* **The problem**
Report every line in the records that contains the word "Altoona".

* **Information provided**
▬▬▬

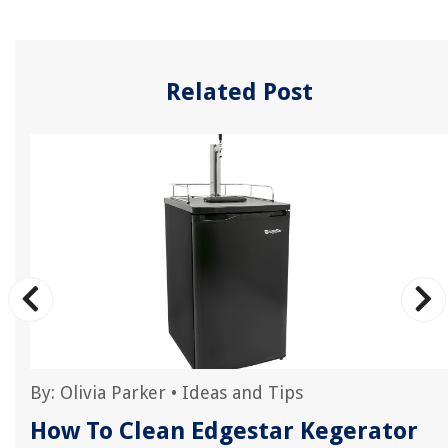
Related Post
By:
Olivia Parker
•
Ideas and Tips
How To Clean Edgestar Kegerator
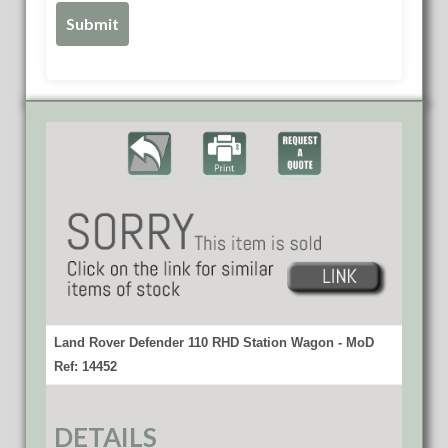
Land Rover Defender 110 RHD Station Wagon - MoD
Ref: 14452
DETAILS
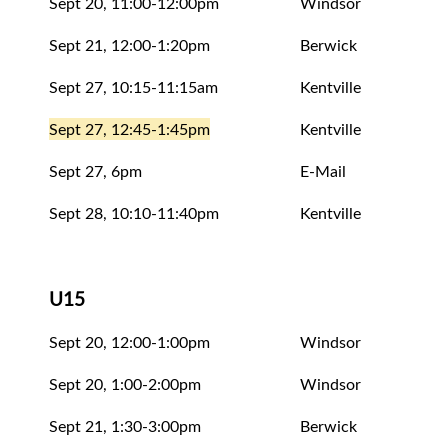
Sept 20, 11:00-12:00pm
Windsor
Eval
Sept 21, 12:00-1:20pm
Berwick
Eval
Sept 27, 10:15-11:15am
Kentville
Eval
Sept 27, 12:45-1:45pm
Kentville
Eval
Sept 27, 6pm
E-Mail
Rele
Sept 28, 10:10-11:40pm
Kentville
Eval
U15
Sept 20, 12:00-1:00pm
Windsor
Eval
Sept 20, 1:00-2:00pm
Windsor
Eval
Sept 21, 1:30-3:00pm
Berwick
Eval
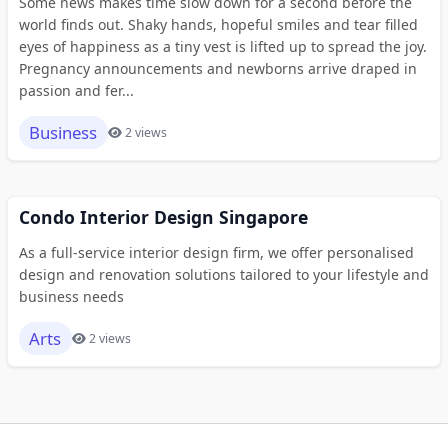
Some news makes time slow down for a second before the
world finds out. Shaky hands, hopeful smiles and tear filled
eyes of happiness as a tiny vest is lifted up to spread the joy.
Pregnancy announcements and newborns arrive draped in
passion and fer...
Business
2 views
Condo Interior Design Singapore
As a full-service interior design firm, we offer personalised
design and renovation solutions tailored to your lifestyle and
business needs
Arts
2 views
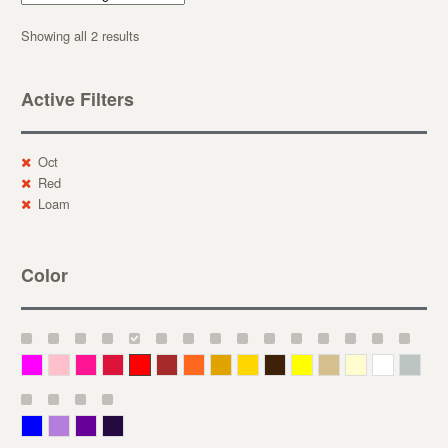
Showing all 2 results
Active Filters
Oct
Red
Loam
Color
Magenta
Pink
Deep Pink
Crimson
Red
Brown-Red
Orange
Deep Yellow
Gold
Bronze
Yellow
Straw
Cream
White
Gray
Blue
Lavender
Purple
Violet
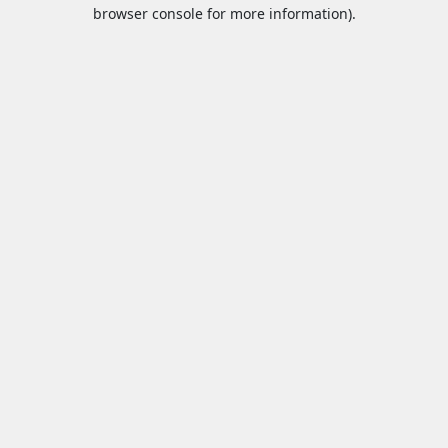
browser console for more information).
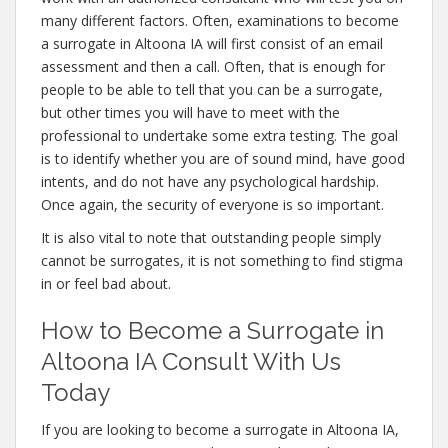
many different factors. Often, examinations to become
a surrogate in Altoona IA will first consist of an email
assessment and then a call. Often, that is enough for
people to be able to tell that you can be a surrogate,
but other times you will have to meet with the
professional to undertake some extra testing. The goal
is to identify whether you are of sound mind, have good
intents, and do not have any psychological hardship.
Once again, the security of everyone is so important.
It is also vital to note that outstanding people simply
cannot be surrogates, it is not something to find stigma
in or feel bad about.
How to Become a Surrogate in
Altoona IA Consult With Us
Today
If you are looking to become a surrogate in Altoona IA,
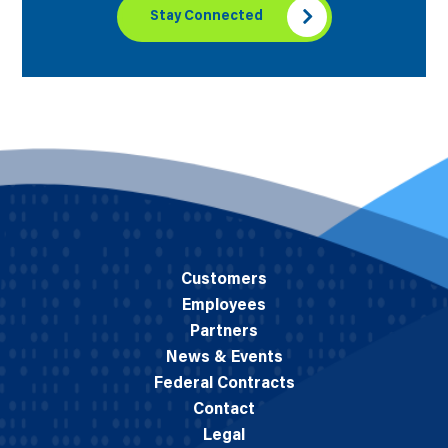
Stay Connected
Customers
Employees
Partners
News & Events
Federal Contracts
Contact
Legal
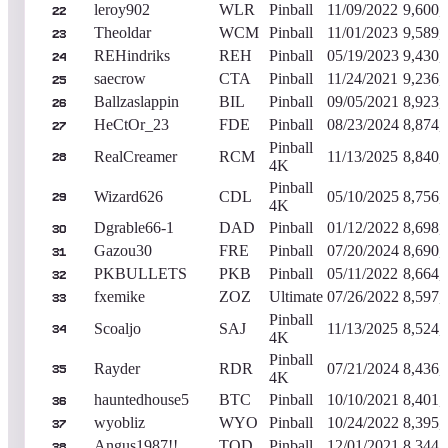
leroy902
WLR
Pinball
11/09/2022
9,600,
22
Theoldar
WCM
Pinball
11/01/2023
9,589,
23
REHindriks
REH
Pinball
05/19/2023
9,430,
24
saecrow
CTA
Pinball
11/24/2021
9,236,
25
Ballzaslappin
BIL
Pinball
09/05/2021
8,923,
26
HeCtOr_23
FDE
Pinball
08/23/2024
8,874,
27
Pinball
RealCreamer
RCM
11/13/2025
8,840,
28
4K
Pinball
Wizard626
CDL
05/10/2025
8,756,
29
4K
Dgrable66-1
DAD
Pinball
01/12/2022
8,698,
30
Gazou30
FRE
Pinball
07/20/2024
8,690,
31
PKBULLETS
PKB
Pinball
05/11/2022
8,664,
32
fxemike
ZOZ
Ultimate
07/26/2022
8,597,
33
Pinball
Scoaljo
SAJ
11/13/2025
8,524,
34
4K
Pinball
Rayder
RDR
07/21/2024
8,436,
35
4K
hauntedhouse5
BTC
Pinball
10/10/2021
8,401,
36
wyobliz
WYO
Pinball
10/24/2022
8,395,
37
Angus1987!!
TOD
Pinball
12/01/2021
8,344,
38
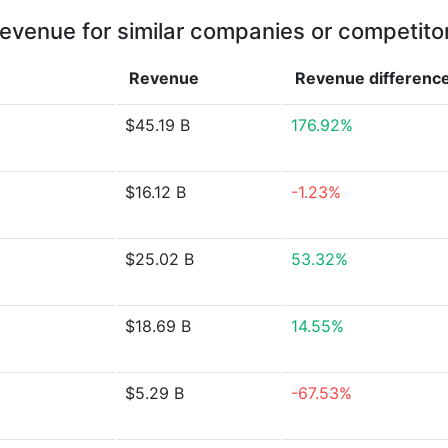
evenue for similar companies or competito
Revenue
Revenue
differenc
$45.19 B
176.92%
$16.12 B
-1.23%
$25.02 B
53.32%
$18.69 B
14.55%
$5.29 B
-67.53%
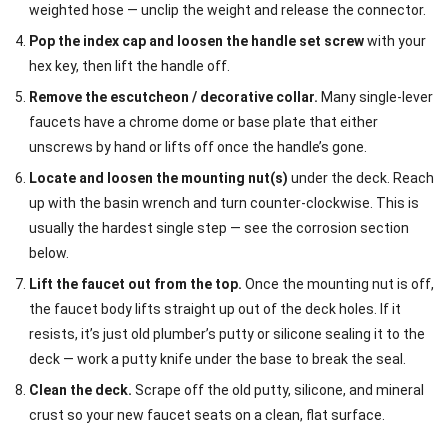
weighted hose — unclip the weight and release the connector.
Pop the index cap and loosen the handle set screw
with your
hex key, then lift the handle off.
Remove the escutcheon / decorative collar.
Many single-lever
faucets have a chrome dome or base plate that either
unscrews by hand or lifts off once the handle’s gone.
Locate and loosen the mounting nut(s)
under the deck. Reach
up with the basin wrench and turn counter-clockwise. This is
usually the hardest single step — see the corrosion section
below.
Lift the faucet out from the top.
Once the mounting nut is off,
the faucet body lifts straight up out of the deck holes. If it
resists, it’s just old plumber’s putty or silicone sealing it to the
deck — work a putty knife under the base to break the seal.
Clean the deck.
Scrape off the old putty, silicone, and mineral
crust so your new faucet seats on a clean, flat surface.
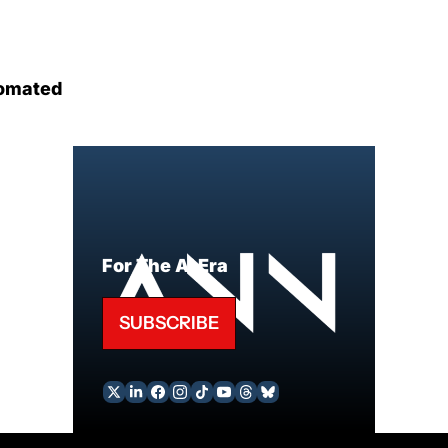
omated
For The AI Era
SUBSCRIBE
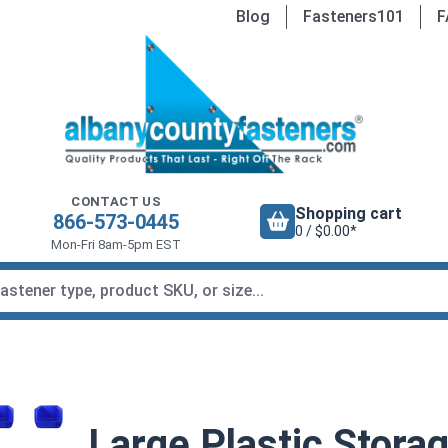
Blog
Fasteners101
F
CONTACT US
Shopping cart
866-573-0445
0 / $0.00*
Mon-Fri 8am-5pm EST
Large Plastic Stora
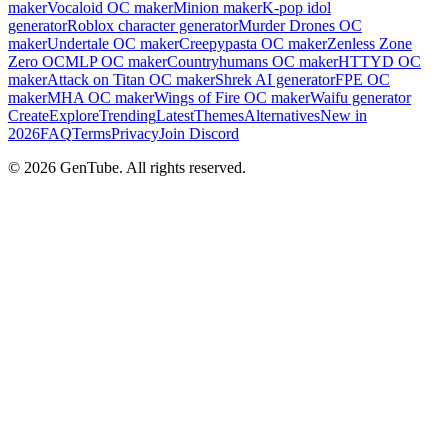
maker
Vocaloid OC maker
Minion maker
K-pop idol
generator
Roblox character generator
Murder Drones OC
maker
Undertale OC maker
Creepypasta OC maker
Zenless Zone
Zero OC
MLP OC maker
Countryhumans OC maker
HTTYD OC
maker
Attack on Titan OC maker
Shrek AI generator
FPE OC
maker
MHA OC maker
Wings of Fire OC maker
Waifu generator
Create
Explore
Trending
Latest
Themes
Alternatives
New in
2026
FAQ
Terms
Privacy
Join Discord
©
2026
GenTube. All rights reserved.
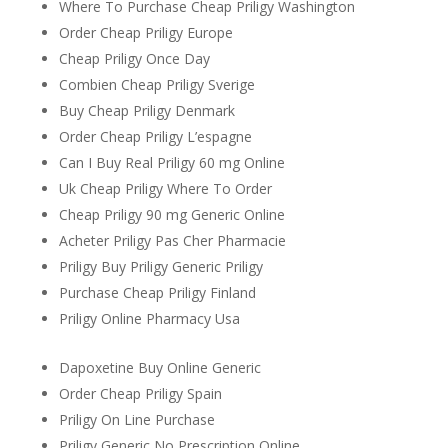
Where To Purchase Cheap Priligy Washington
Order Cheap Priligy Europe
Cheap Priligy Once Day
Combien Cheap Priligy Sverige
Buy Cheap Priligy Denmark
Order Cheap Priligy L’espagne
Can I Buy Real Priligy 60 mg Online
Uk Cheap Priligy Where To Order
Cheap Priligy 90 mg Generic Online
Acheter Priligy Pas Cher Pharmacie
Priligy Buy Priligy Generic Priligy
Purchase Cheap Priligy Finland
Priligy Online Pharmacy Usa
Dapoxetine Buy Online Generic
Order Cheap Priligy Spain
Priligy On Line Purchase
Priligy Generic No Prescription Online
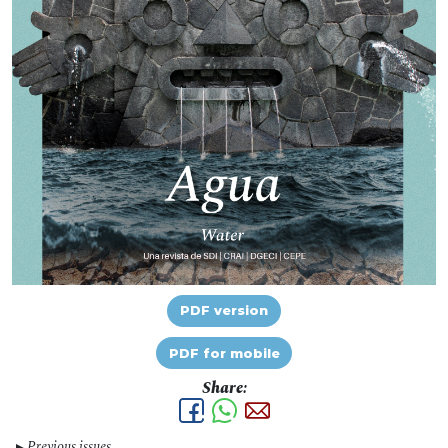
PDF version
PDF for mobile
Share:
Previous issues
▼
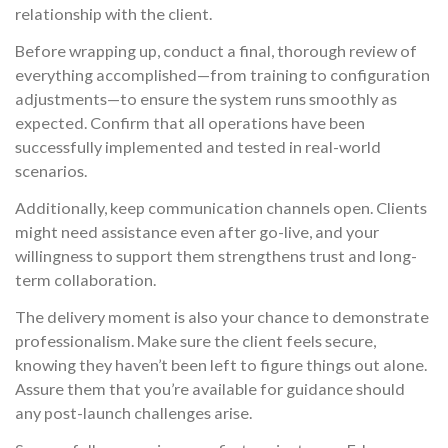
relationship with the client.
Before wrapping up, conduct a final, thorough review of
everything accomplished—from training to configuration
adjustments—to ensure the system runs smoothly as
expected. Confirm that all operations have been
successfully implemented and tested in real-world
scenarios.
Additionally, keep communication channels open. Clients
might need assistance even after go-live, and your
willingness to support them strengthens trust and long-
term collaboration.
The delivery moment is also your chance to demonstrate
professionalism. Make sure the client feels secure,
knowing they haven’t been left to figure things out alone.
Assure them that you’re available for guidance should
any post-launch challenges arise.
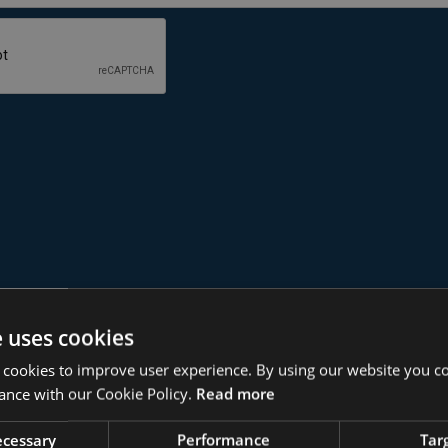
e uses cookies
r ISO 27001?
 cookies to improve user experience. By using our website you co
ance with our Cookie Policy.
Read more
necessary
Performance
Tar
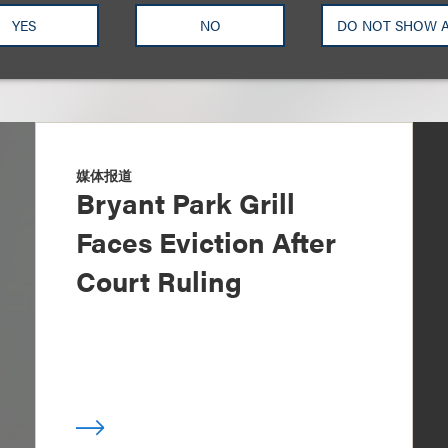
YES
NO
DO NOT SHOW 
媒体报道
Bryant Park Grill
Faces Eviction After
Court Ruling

▬▬▬

* **Exercise response**
a surrogate in Altoona IA will first consist of an email
Altoona IA Consult With Us
If you are looking to become a surrogate in Altoona IA,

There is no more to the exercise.